Dataset extract:
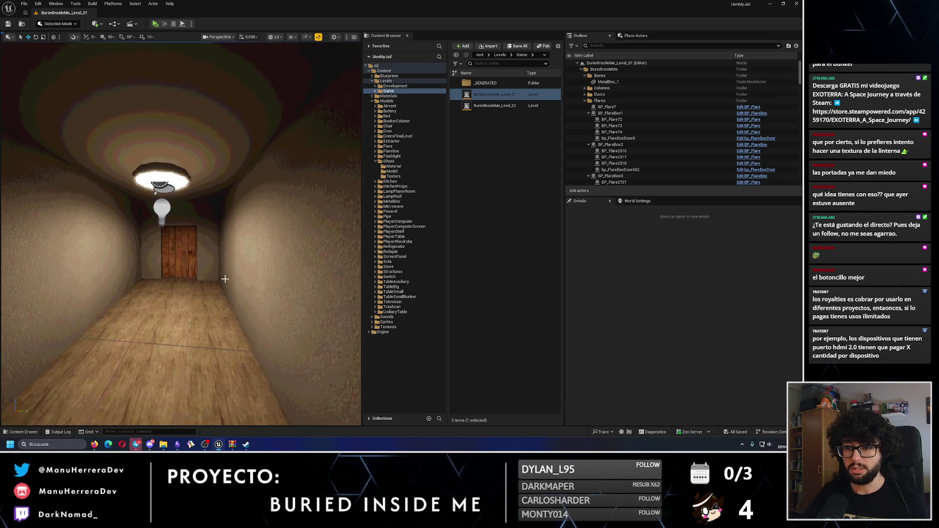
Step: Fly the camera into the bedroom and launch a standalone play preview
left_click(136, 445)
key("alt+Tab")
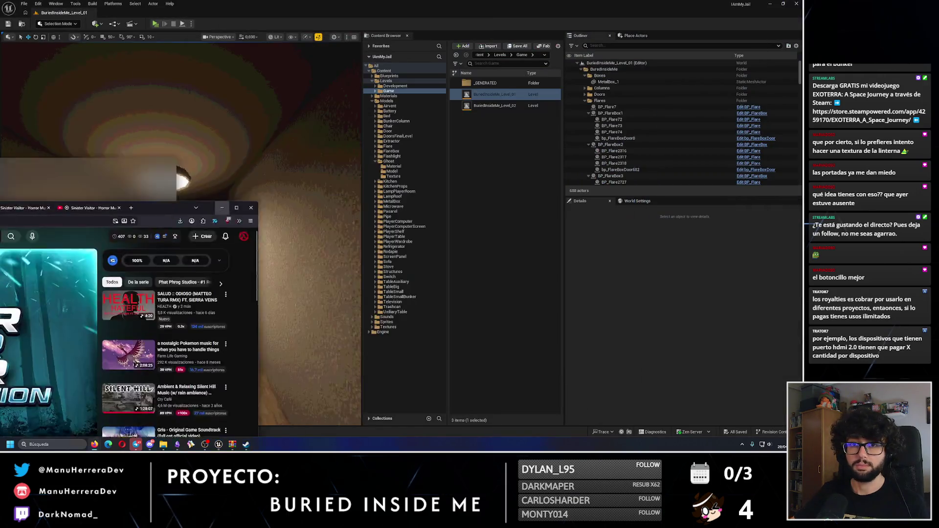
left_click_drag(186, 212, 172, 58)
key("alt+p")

Instructions for the task: When you write out the material, reproduce each line exactly and omit any picture it holds.

Output for this task:
Step: Fly the camera into the bedroom and launch a standalone play preview
left_click(136, 445)
key("alt+Tab")
left_click_drag(186, 212, 172, 58)
key("alt+p")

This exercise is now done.